84. (Amendment integrated into c. A-2.1, s. 16).
2001, c. 32, s. 84.
85. (Amendment integrated into c. A-2.1, s. 84).
2001, c. 32, s. 85.
86. (Amendment integrated into c. A-21.1, s. 2).
2001, c. 32, s. 86.
87. (Amendment integrated into c. A-21.1, s. 2.1).
2001, c. 32, s. 87.
88. (Amendment integrated into c. A-21.1, s. 31).
2001, c. 32, s. 88.
89. (Amendment integrated into c. C-8.1, s. 16).
2001, c. 32, s. 89.
90. (Amendment integrated into c. C-25, a. 89).
2001, c. 32, s. 90.
91. (Amendment integrated into c. C-25.1, a. 61).
2001, c. 32, s. 91.
92. (Amendment integrated into c. C-25.1, a. 62.1).
2001, c. 32, s. 92.
2001, c. 32, s. 93.
94. (Amendment integrated into c. C-25.1, a. 71).
2001, c. 32, s. 94.
95. (Amendment integrated into c.
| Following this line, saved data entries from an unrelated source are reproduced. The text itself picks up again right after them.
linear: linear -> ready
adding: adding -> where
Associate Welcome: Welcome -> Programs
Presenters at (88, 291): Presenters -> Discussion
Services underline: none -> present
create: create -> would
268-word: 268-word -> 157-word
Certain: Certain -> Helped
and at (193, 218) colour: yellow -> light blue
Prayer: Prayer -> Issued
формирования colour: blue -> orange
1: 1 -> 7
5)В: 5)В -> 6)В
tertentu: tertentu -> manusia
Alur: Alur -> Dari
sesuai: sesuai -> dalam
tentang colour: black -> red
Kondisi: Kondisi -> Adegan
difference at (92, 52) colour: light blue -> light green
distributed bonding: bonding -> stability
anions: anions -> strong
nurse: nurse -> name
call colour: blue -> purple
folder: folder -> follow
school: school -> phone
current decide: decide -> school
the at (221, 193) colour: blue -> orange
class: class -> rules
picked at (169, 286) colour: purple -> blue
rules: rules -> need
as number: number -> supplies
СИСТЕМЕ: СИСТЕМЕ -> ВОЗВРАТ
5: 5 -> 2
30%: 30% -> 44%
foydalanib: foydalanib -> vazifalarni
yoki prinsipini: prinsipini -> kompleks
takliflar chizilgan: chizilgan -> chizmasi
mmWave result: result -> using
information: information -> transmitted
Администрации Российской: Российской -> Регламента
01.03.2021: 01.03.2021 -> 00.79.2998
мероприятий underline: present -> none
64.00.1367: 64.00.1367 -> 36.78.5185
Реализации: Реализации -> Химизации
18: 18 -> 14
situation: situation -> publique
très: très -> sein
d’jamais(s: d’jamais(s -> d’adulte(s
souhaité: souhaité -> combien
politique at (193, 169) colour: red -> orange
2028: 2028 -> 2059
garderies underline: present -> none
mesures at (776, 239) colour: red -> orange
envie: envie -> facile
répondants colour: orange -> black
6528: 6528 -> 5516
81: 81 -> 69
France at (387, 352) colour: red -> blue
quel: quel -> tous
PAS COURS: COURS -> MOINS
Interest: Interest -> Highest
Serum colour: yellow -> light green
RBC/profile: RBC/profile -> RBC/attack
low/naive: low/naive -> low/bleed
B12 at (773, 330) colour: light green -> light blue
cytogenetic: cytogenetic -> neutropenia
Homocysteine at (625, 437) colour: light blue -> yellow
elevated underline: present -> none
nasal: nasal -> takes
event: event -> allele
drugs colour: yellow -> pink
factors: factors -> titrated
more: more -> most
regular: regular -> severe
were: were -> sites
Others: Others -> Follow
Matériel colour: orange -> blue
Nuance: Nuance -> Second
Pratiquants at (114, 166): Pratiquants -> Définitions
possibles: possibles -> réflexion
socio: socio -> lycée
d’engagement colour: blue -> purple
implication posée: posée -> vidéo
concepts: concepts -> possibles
C-25.1, a. 184.1).
2001, c. 32, s. 95.
96. (Amendment integrated into c. C-25.1, a. 191.1).
2001, c. 32, s. 96.
2001, c. 32, s. 97.
98. (Amendment integrated into c. C-25.1, a. 367).
2001, c. 32, s. 98.
99. (Amendment integrated into c. C-73.1, s. 34).
2001, c. 32, s. 99.
100. (Amendment integrated into c. I-16, s. 61).
2001, c. 32, s. 100.
101. (Amendment integrated into c. P-40.1, s. 25).
2001, c. 32, s. 101.
102. (Amendment integrated into c. P-40.1, s. 127).
2001, c. 32, s. 102.
103. (Amendment integrated into c. R-2.2, s. 34).
2001, c. 32, s. 103.
104. The minister responsible for the administration of this Act shall be designated by the Government.
2001, c. 32, s. 104.
The Minister responsible for Government Administration and Ongoing Program Review and Chair of the Conseil du trésor is responsible for the administration of this Act except sections 5 to 16, 22, 27, 31, 33, 36, 37, 39, 61 and 62. Order in Council 56-2016 dated 3 February 2016, (2016) 148 G.O. 2 (French), 1274.
The Minister of Justice is responsible for the administration of sections 5 to 16, 22, 27, 31, 33, 36, 37, 39, 61 and 62 of this Act. Order in Council 29-2016 dated 28 January 2016, (2016) 148 G.O. 2 (French), 1254.
2001, c. 32, s. 105.
In accordance with section 9 of the Act respecting the consolidation of the statutes and regulations (chapter R-3), chapter 32 of the statutes of 2001, in force on 1 April 2002, is repealed, except sections 77 to 81 and 105, effective from the coming into force of chapter C-1.1 of the Revised Statutes.